Within the lines below, the span from the line with "55: (426, 406, 7.78)" to the line with "2: (508, 85, 9.72)", both ends included, is to be reproduced exactly, with pictures omitted.

==========

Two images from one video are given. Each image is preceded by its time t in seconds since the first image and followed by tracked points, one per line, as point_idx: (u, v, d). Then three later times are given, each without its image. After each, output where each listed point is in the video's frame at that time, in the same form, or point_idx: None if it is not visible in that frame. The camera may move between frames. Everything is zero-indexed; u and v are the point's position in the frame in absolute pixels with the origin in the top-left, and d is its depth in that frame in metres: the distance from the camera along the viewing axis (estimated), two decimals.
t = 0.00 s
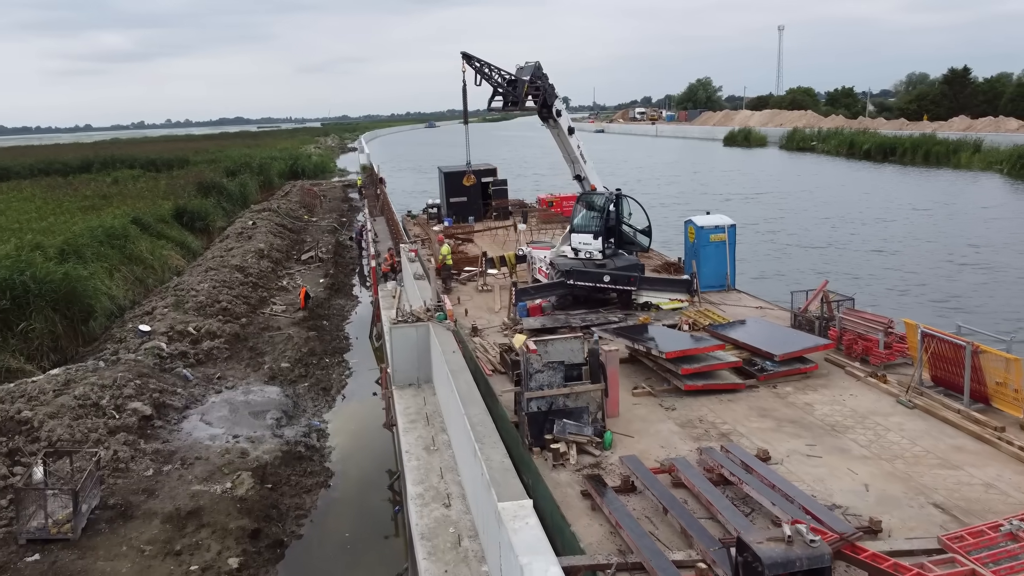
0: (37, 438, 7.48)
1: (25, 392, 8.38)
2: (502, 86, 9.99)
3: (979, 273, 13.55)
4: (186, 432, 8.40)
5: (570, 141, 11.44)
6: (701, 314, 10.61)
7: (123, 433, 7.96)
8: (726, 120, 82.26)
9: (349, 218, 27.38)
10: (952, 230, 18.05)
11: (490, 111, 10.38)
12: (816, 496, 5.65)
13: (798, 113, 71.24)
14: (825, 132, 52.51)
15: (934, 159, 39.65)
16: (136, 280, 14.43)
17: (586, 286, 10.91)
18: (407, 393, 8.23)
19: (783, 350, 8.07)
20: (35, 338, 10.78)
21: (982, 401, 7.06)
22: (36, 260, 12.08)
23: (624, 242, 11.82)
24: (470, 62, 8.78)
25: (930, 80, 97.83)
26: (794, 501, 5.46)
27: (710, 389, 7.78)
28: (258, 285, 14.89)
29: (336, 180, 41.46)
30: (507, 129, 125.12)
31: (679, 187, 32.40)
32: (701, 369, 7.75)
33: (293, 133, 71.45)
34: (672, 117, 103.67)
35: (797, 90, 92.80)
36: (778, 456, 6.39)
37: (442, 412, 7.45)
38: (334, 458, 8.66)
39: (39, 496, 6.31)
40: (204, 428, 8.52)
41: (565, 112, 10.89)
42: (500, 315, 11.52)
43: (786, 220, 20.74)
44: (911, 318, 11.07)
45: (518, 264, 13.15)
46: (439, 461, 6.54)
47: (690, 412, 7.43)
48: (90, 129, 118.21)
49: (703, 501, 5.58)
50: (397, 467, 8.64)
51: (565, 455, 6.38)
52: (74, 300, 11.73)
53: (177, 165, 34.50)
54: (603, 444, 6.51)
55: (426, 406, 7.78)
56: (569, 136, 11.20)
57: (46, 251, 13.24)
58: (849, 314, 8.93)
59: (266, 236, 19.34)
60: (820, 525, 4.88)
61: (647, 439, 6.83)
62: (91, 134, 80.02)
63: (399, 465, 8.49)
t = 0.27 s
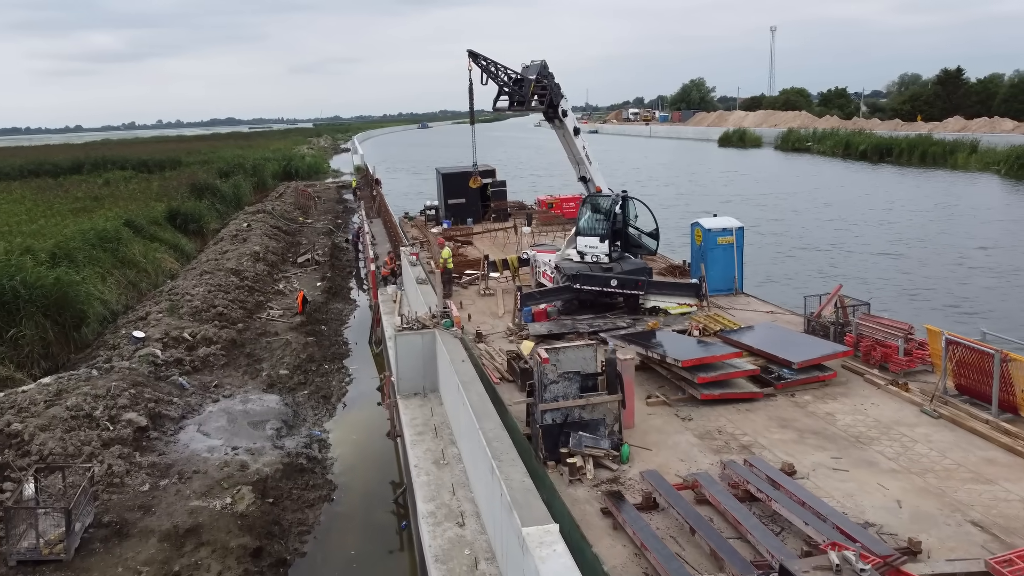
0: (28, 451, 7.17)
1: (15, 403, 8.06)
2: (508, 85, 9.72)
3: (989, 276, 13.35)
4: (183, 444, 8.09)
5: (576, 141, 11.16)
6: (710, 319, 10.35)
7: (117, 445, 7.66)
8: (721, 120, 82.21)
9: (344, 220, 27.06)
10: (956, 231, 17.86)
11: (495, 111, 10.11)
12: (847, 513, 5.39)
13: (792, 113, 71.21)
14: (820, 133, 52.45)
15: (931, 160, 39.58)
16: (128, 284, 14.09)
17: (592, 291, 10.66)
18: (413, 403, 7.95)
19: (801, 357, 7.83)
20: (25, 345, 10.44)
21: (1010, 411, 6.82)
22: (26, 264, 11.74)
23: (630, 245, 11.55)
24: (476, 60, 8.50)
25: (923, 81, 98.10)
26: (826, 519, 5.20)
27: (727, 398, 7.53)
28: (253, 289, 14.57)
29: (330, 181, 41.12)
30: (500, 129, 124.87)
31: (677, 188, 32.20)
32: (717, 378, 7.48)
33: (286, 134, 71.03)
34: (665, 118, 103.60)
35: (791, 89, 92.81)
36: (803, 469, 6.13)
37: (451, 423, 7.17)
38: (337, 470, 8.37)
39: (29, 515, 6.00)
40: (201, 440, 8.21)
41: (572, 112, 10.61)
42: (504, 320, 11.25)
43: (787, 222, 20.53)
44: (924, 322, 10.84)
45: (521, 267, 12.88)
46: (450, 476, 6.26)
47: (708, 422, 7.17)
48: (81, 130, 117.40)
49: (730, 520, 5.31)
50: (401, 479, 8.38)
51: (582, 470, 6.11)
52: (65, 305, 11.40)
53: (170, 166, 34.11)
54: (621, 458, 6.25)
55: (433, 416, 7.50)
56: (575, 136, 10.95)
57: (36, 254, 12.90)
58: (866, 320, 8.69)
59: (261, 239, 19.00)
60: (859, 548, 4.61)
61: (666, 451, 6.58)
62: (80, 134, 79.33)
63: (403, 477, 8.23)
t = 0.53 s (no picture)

==========

● **ANSWER**
55: (426, 406, 7.78)
56: (569, 136, 11.20)
57: (46, 251, 13.24)
58: (849, 314, 8.93)
59: (266, 236, 19.34)
60: (820, 525, 4.88)
61: (647, 439, 6.83)
62: (91, 134, 80.02)
63: (399, 465, 8.49)
t = 0.27 s
0: (28, 451, 7.17)
1: (15, 403, 8.06)
2: (508, 85, 9.72)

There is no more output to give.